Un désherbant bien enraciné
Alors que le gouvernement veut interdire à terme l’usage de l’herbicide, les agriculteurs se demandent comment le remplacer.
Un sursis pour le glyphosate ? Le 30 août, le ministère de la Transition écologique et solidaire a annoncé que la France voterait contre la proposition de la Commission européenne de prolonger pour dix ans la licence de l’herbicide, dont la dangerosité fait débat. Mais depuis, le gouvernement a multiplié les déclarations évoquant plutôt une sortie définitive du glyphosate « d’ici à la fin du quinquennat », soit 2022. Face à ce projet, une partie des agriculteurs grognent, la FNSEA en tête.
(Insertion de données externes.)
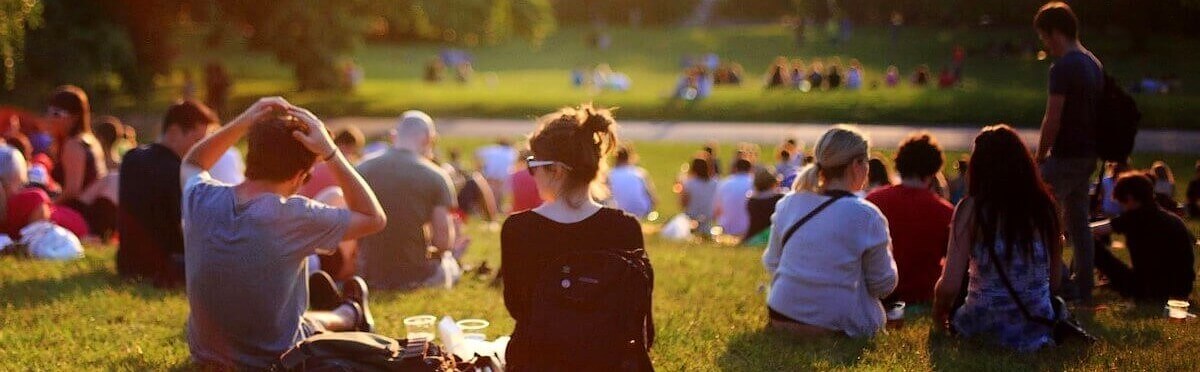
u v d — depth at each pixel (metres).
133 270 8.08
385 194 8.13
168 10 38.09
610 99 40.44
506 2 50.41
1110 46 58.62
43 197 9.68
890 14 78.56
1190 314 7.43
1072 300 7.93
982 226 6.32
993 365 5.91
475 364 5.01
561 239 4.34
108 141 11.47
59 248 9.14
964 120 33.56
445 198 8.39
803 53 68.75
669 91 46.41
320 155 5.16
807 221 6.59
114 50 35.22
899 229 7.63
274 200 5.10
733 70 52.91
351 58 56.47
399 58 71.94
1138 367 5.93
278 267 5.10
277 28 40.34
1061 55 7.75
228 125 5.33
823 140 6.61
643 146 32.50
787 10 104.00
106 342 6.22
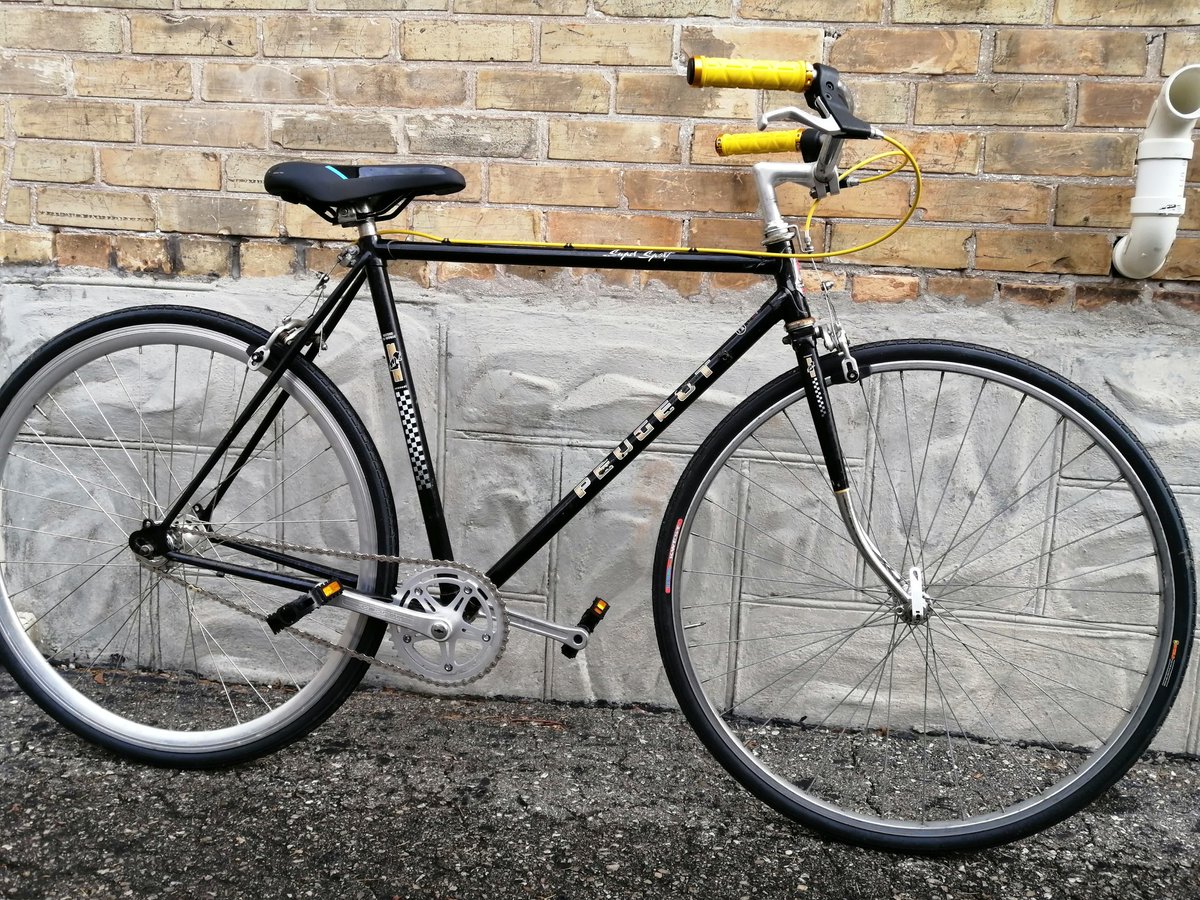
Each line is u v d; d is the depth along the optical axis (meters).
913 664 2.07
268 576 1.75
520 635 2.12
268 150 2.00
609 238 1.98
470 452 2.07
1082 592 2.01
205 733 1.85
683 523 1.75
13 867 1.56
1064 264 1.91
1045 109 1.87
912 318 1.97
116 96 2.01
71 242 2.07
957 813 1.81
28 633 2.18
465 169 1.98
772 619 2.09
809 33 1.88
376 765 1.89
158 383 2.10
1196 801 1.85
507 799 1.80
Le premier syndicat agricole juge le glyphosate « indispensable encore à bon nombre d’agriculteurs français (...) faute notamment d’alternative. » C’est que le glyphosate, qui entre notamment dans la composition du Roundup, produit phare de Monsanto, est l’herbicide le plus vendu au monde. Peu cher, très efficace, il permet aux agriculteurs de détruire sur leurs parcelles les mauvaises herbes. Le produit pénètre les feuilles et se diffuse dans la plante par la sève jusqu’aux racines, entraînant sa mort rapide. « L’interdire nuirait grandement à la compétitivité de nos exploitations agricoles », prévient Jean-Louis Bernard, membre de l’Académie d’agriculture de France.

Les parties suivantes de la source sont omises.